YOUR GOAL:
Repeat the entries below word for word, though any picture in them should be dropped.

MATERIAL SHOWN:
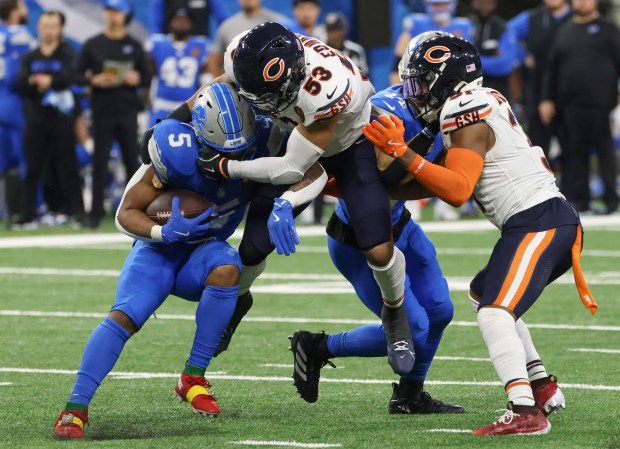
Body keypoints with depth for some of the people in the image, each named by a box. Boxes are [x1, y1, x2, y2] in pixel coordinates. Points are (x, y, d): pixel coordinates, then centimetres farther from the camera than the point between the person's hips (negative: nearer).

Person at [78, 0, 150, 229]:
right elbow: (78, 74, 4)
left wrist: (136, 79, -11)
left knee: (132, 160, 3)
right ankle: (96, 212, 3)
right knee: (100, 162, -1)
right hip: (102, 112, -1)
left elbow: (146, 78, 10)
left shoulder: (134, 46, 8)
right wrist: (94, 80, -14)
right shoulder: (92, 45, 5)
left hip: (127, 112, 1)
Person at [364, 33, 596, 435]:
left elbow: (458, 191, -20)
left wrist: (403, 153, -20)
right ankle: (543, 387, 27)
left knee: (495, 313, -21)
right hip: (559, 220, 10)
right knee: (482, 294, 27)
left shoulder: (465, 114, -9)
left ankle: (525, 413, -35)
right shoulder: (487, 102, 19)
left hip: (538, 224, -10)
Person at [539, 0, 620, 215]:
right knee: (574, 154, 2)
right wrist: (547, 99, 10)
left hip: (600, 103, -4)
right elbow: (553, 69, 17)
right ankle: (579, 201, 7)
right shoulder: (564, 32, 17)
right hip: (570, 106, 4)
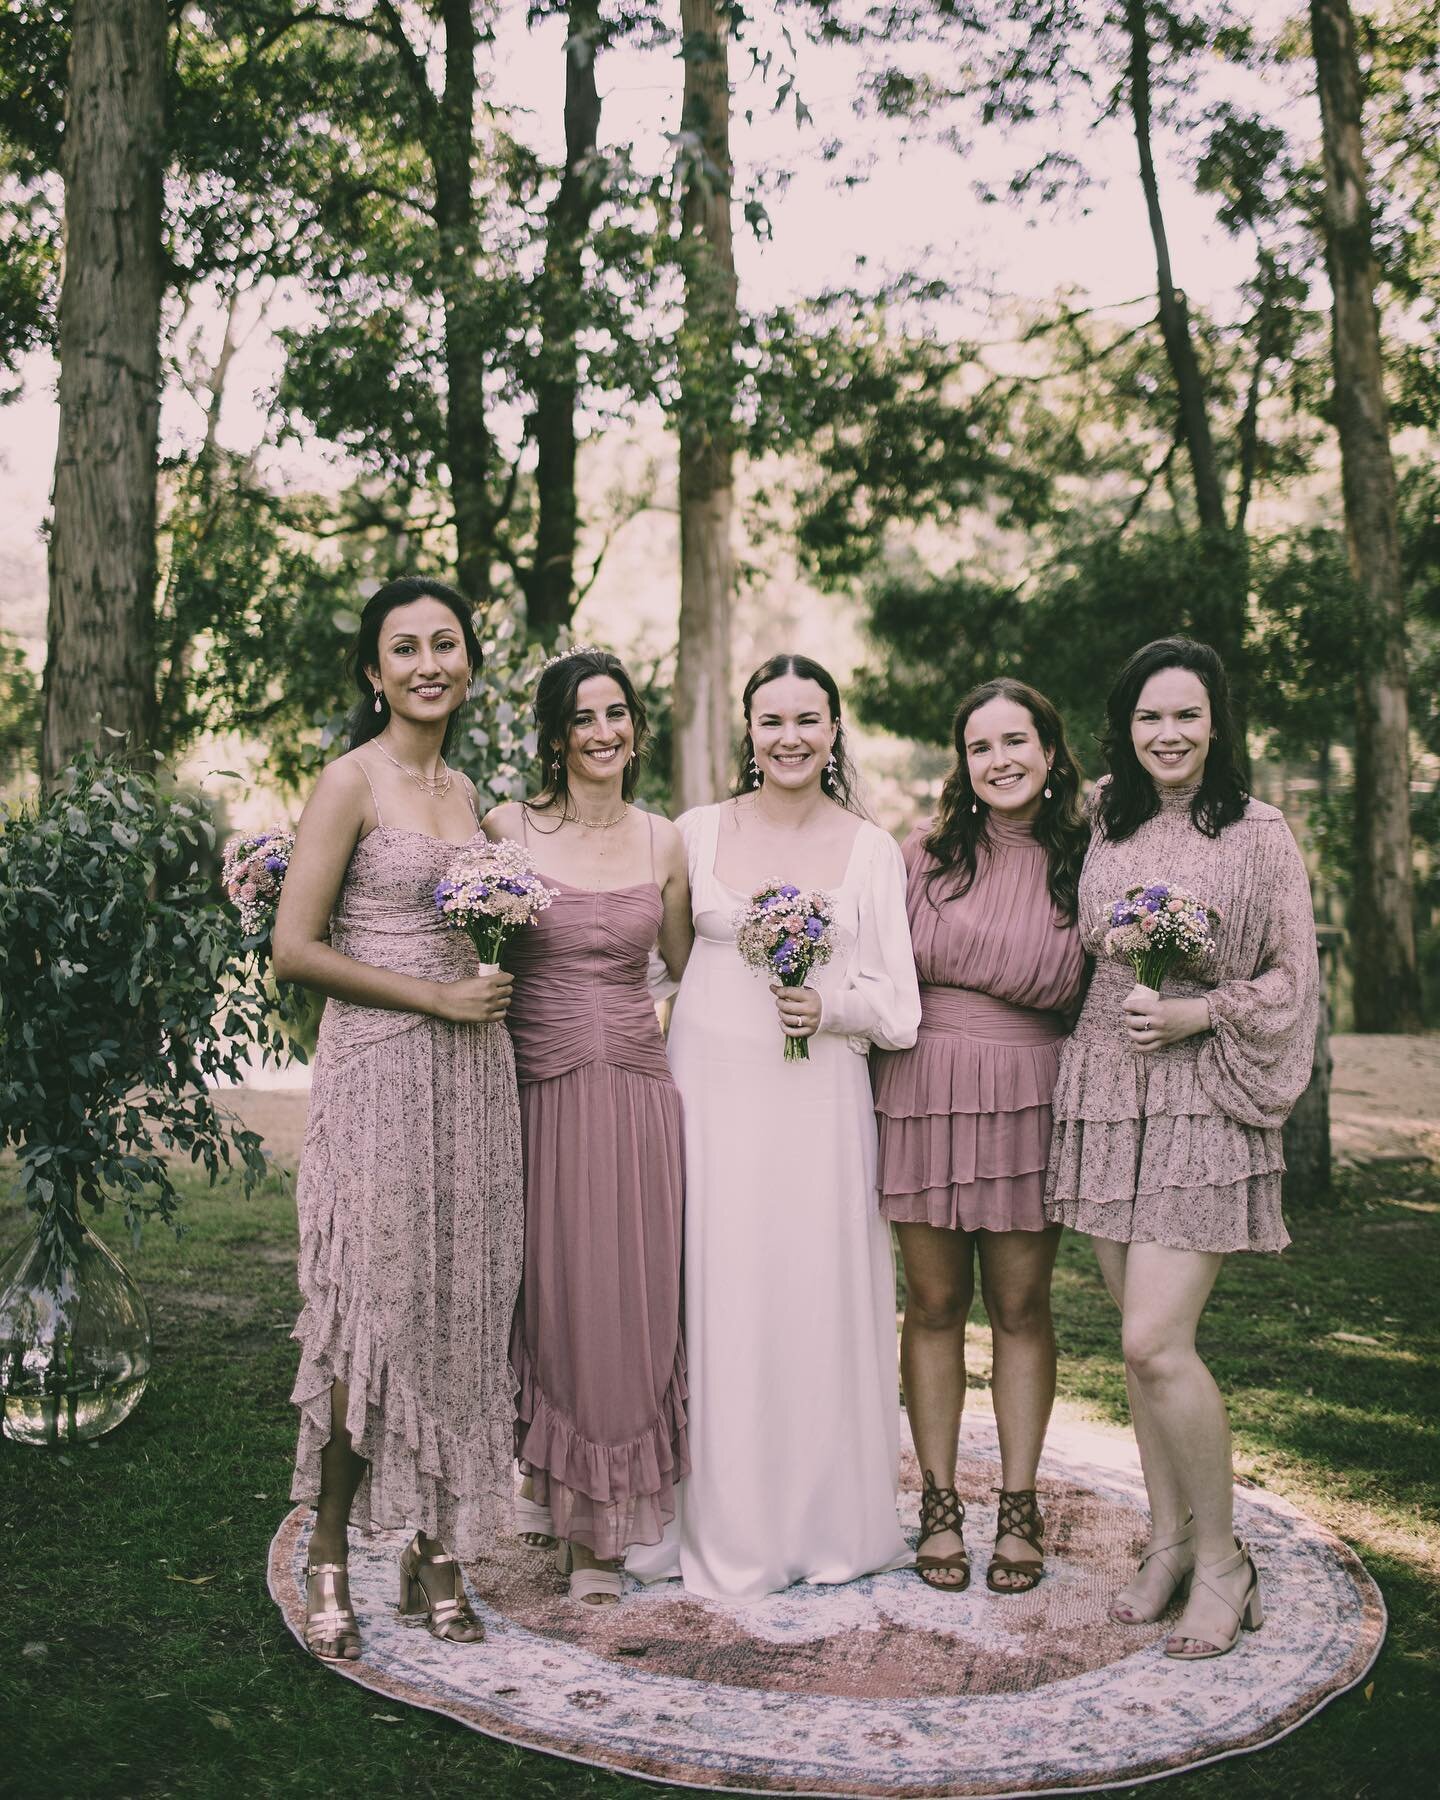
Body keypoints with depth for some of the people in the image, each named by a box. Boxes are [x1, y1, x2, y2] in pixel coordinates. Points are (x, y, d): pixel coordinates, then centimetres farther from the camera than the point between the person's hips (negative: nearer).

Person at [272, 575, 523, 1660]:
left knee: (462, 1309, 8)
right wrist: (437, 997, -13)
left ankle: (437, 1553, 20)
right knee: (372, 1312, -3)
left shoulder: (462, 791, 14)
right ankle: (330, 1560, 14)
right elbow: (295, 950, -13)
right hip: (379, 1074, -6)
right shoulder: (353, 780, -6)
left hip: (473, 1078, 7)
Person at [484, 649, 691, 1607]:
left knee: (629, 1295, 5)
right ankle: (547, 1480, 28)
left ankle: (600, 1528, 19)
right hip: (542, 1087, -2)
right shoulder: (509, 829, 0)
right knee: (550, 1288, 4)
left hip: (637, 1088, 2)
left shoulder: (665, 843, 8)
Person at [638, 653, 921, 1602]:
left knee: (820, 1297, 4)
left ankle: (826, 1521, 20)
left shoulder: (872, 849, 5)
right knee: (717, 1299, 1)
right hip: (712, 1089, 0)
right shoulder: (698, 831, 5)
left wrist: (828, 1006, -14)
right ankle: (723, 1526, 14)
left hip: (819, 1102, 0)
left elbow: (897, 1005, 2)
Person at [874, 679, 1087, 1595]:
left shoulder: (1082, 859, 3)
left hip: (1028, 1098, 0)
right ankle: (940, 1503, 20)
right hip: (924, 1094, 1)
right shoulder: (930, 850, 4)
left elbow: (1069, 984, 0)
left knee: (1021, 1306, 7)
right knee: (935, 1303, 7)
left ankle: (1020, 1506, 21)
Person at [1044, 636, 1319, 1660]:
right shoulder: (1104, 827, 10)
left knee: (1156, 1342, -11)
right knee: (1143, 1339, 9)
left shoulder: (1261, 836, -3)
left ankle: (1222, 1561, 8)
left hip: (1206, 1098, -5)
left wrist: (1202, 1011, -13)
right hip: (1105, 1093, 5)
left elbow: (1294, 975, -1)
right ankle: (1169, 1540, 23)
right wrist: (1126, 997, 7)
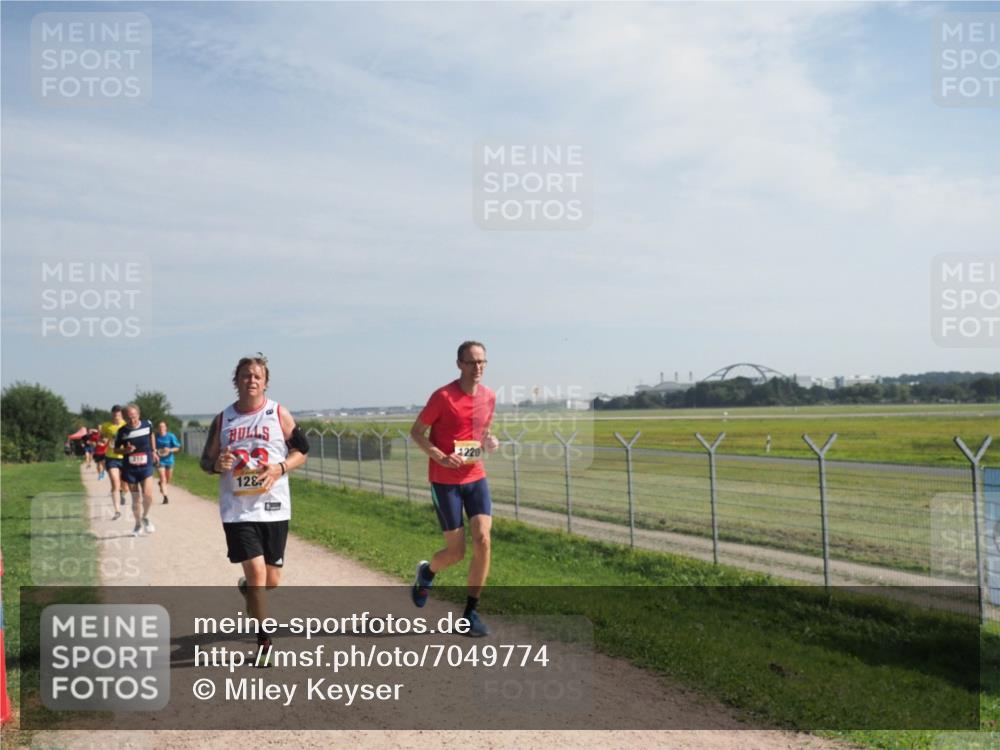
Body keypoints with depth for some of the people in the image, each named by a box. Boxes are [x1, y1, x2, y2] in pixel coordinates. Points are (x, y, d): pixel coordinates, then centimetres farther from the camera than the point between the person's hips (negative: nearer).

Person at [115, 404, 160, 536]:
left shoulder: (147, 424, -7)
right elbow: (116, 448, 2)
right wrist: (125, 450, -19)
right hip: (130, 468, 0)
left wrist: (153, 451, 21)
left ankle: (145, 517, 15)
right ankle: (138, 524, 26)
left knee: (148, 494, -14)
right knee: (135, 498, 7)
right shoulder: (122, 431, -10)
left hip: (146, 466, 0)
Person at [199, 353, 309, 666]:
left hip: (273, 507, 0)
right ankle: (264, 641, 3)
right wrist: (217, 464, -13)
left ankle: (248, 591, 46)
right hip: (238, 509, 0)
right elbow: (206, 460, 11)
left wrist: (280, 469, -14)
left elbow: (302, 450, 5)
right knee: (255, 571, -12)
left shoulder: (279, 414, 0)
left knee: (272, 579, 9)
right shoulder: (223, 419, 5)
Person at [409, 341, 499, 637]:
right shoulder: (443, 396, -13)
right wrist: (441, 457, -20)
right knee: (456, 552, 0)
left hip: (476, 477, 4)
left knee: (483, 540, -11)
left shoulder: (489, 397, 4)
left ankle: (471, 612, 4)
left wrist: (489, 441, -2)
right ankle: (427, 571, 36)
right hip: (445, 481, -4)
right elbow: (416, 432, -6)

TASK SOLUTION:
Body keypoints with depth for some of the people in the image, each named by a box. Boxes are [x1, y1, x2, y2] in pixel coordinates. Points are (x, y, d): pixel coordinates, then centimetres farther from the camera than the point between the person's hips (negative: nearer).

Person at [78, 0, 150, 229]:
right elbow: (78, 74, 4)
left wrist: (136, 79, -11)
left knee: (132, 160, 3)
right ankle: (96, 212, 3)
right knee: (100, 162, -1)
right hip: (102, 112, -1)
left elbow: (146, 78, 10)
left shoulder: (134, 46, 8)
right wrist: (94, 80, -14)
right shoulder: (92, 45, 5)
left hip: (127, 112, 1)
Person at [364, 33, 596, 435]:
left elbow: (458, 191, -20)
left wrist: (403, 153, -20)
right ankle: (543, 387, 27)
left knee: (495, 313, -21)
right hip: (559, 220, 10)
right knee: (482, 294, 27)
left shoulder: (465, 114, -9)
left ankle: (525, 413, -35)
right shoulder: (487, 102, 19)
left hip: (538, 224, -10)
Person at [539, 0, 620, 215]:
right knee: (574, 154, 2)
right wrist: (547, 99, 10)
left hip: (600, 103, -4)
right elbow: (553, 69, 17)
right ankle: (579, 201, 7)
right shoulder: (564, 32, 17)
right hip: (570, 106, 4)
Body keypoints with depth for some of the people in the image, each named by a box. Boxes are [x1, y1, x2, y2] in pixel coordinates. Points are (x, y, d): pixel coordinates, then centimetres farther from the camera than the point between the person's hips (negative: nearer).

Person at [272, 575, 523, 1660]:
left knee: (462, 1309, 8)
right wrist: (437, 997, -13)
left ankle: (437, 1553, 20)
right knee: (372, 1312, -3)
left shoulder: (462, 791, 14)
right ankle: (330, 1560, 14)
right elbow: (295, 950, -13)
right hip: (379, 1074, -6)
right shoulder: (353, 780, -6)
left hip: (473, 1078, 7)
Person at [484, 649, 691, 1607]:
left knee: (629, 1295, 5)
right ankle: (547, 1480, 28)
left ankle: (600, 1528, 19)
right hip: (542, 1087, -2)
right shoulder: (509, 829, 0)
right knee: (550, 1288, 4)
left hip: (637, 1088, 2)
left shoulder: (665, 843, 8)
Person at [638, 653, 921, 1602]:
left knee: (820, 1297, 4)
left ankle: (826, 1521, 20)
left shoulder: (872, 849, 5)
right knee: (717, 1299, 1)
right hip: (712, 1089, 0)
right shoulder: (698, 831, 5)
left wrist: (828, 1006, -14)
right ankle: (723, 1526, 14)
left hip: (819, 1102, 0)
left elbow: (897, 1005, 2)
Person at [874, 679, 1087, 1595]:
left shoulder: (1082, 859, 3)
left hip: (1028, 1098, 0)
right ankle: (940, 1503, 20)
right hip: (924, 1094, 1)
right shoulder: (930, 850, 4)
left elbow: (1069, 984, 0)
left knee: (1021, 1306, 7)
right knee: (935, 1303, 7)
left ankle: (1020, 1506, 21)
Person at [1044, 636, 1319, 1660]:
right shoulder: (1104, 827, 10)
left knee: (1156, 1342, -11)
right knee: (1143, 1339, 9)
left shoulder: (1261, 836, -3)
left ankle: (1222, 1561, 8)
left hip: (1206, 1098, -5)
left wrist: (1202, 1011, -13)
right hip: (1105, 1093, 5)
left elbow: (1294, 975, -1)
right ankle: (1169, 1540, 23)
right wrist: (1126, 997, 7)
Body keypoints with depth for some of the people in the image, each named by a box. Boxes are [x1, y1, x2, y2] in pixel coordinates. Points are (x, y, d): pixel coordinates, then centimetres farther from the camera than the point between the person's hips (negative: nearer).

Person at [115, 404, 160, 536]:
left shoulder: (147, 424, -7)
right elbow: (116, 448, 2)
right wrist: (125, 450, -19)
right hip: (130, 468, 0)
left wrist: (153, 451, 21)
left ankle: (145, 517, 15)
right ankle: (138, 524, 26)
left knee: (148, 494, -14)
right knee: (135, 498, 7)
right shoulder: (122, 431, -10)
left hip: (146, 466, 0)
Person at [199, 353, 309, 666]:
left hip: (273, 507, 0)
right ankle: (264, 641, 3)
right wrist: (217, 464, -13)
left ankle: (248, 591, 46)
right hip: (238, 509, 0)
right elbow: (206, 460, 11)
left wrist: (280, 469, -14)
left elbow: (302, 450, 5)
right knee: (255, 571, -12)
left shoulder: (279, 414, 0)
left knee: (272, 579, 9)
right shoulder: (223, 419, 5)
Person at [409, 341, 499, 637]:
right shoulder: (443, 396, -13)
right wrist: (441, 457, -20)
right knee: (456, 552, 0)
left hip: (476, 477, 4)
left knee: (483, 540, -11)
left shoulder: (489, 397, 4)
left ankle: (471, 612, 4)
left wrist: (489, 441, -2)
right ankle: (427, 571, 36)
right hip: (445, 481, -4)
right elbow: (416, 432, -6)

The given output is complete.